------ ENTRIES PROVIDED

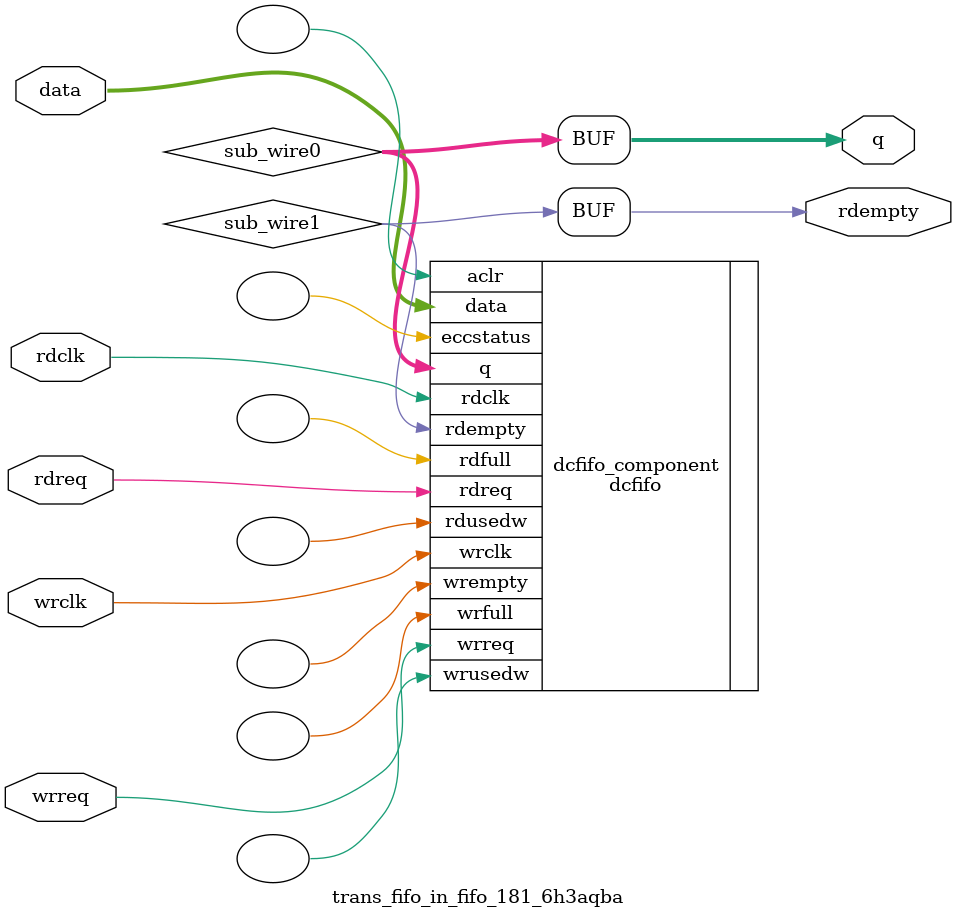
<source format=v>



`timescale 1 ps / 1 ps
// synopsys translate_on
module  trans_fifo_in_fifo_181_6h3aqba  (
    data,
    rdclk,
    rdreq,
    wrclk,
    wrreq,
    q,
    rdempty);

    input  [71:0]  data;
    input    rdclk;
    input    rdreq;
    input    wrclk;
    input    wrreq;
    output [71:0]  q;
    output   rdempty;

    wire [71:0] sub_wire0;
    wire  sub_wire1;
    wire [71:0] q = sub_wire0[71:0];
    wire  rdempty = sub_wire1;

    dcfifo  dcfifo_component (
                .data (data),
                .rdclk (rdclk),
                .rdreq (rdreq),
                .wrclk (wrclk),
                .wrreq (wrreq),
                .q (sub_wire0),
                .rdempty (sub_wire1),
                .aclr (),
                .eccstatus (),
                .rdfull (),
                .rdusedw (),
                .wrempty (),
                .wrfull (),
                .wrusedw ());
    defparam
        dcfifo_component.enable_ecc  = "FALSE",
        dcfifo_component.intended_device_family  = "Arria 10",
        dcfifo_component.lpm_hint  = "DISABLE_DCFIFO_EMBEDDED_TIMING_CONSTRAINT=TRUE",
        dcfifo_component.lpm_numwords  = 512,
        dcfifo_component.lpm_showahead  = "OFF",
        dcfifo_component.lpm_type  = "dcfifo",
        dcfifo_component.lpm_width  = 72,
        dcfifo_component.lpm_widthu  = 9,
        dcfifo_component.overflow_checking  = "ON",
        dcfifo_component.rdsync_delaypipe  = 5,
        dcfifo_component.underflow_checking  = "ON",
        dcfifo_component.use_eab  = "ON",
        dcfifo_component.wrsync_delaypipe  = 5;


endmodule



</source>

------------

INSTRUCTIONS TO FOLLOW: Transcribe all data precisely. Pictures are not copied.

RESPONSE TO THIS EXERCISE:
<source format=v>



`timescale 1 ps / 1 ps
// synopsys translate_on
module  trans_fifo_in_fifo_181_6h3aqba  (
    data,
    rdclk,
    rdreq,
    wrclk,
    wrreq,
    q,
    rdempty);

    input  [71:0]  data;
    input    rdclk;
    input    rdreq;
    input    wrclk;
    input    wrreq;
    output [71:0]  q;
    output   rdempty;

    wire [71:0] sub_wire0;
    wire  sub_wire1;
    wire [71:0] q = sub_wire0[71:0];
    wire  rdempty = sub_wire1;

    dcfifo  dcfifo_component (
                .data (data),
                .rdclk (rdclk),
                .rdreq (rdreq),
                .wrclk (wrclk),
                .wrreq (wrreq),
                .q (sub_wire0),
                .rdempty (sub_wire1),
                .aclr (),
                .eccstatus (),
                .rdfull (),
                .rdusedw (),
                .wrempty (),
                .wrfull (),
                .wrusedw ());
    defparam
        dcfifo_component.enable_ecc  = "FALSE",
        dcfifo_component.intended_device_family  = "Arria 10",
        dcfifo_component.lpm_hint  = "DISABLE_DCFIFO_EMBEDDED_TIMING_CONSTRAINT=TRUE",
        dcfifo_component.lpm_numwords  = 512,
        dcfifo_component.lpm_showahead  = "OFF",
        dcfifo_component.lpm_type  = "dcfifo",
        dcfifo_component.lpm_width  = 72,
        dcfifo_component.lpm_widthu  = 9,
        dcfifo_component.overflow_checking  = "ON",
        dcfifo_component.rdsync_delaypipe  = 5,
        dcfifo_component.underflow_checking  = "ON",
        dcfifo_component.use_eab  = "ON",
        dcfifo_component.wrsync_delaypipe  = 5;


endmodule



</source>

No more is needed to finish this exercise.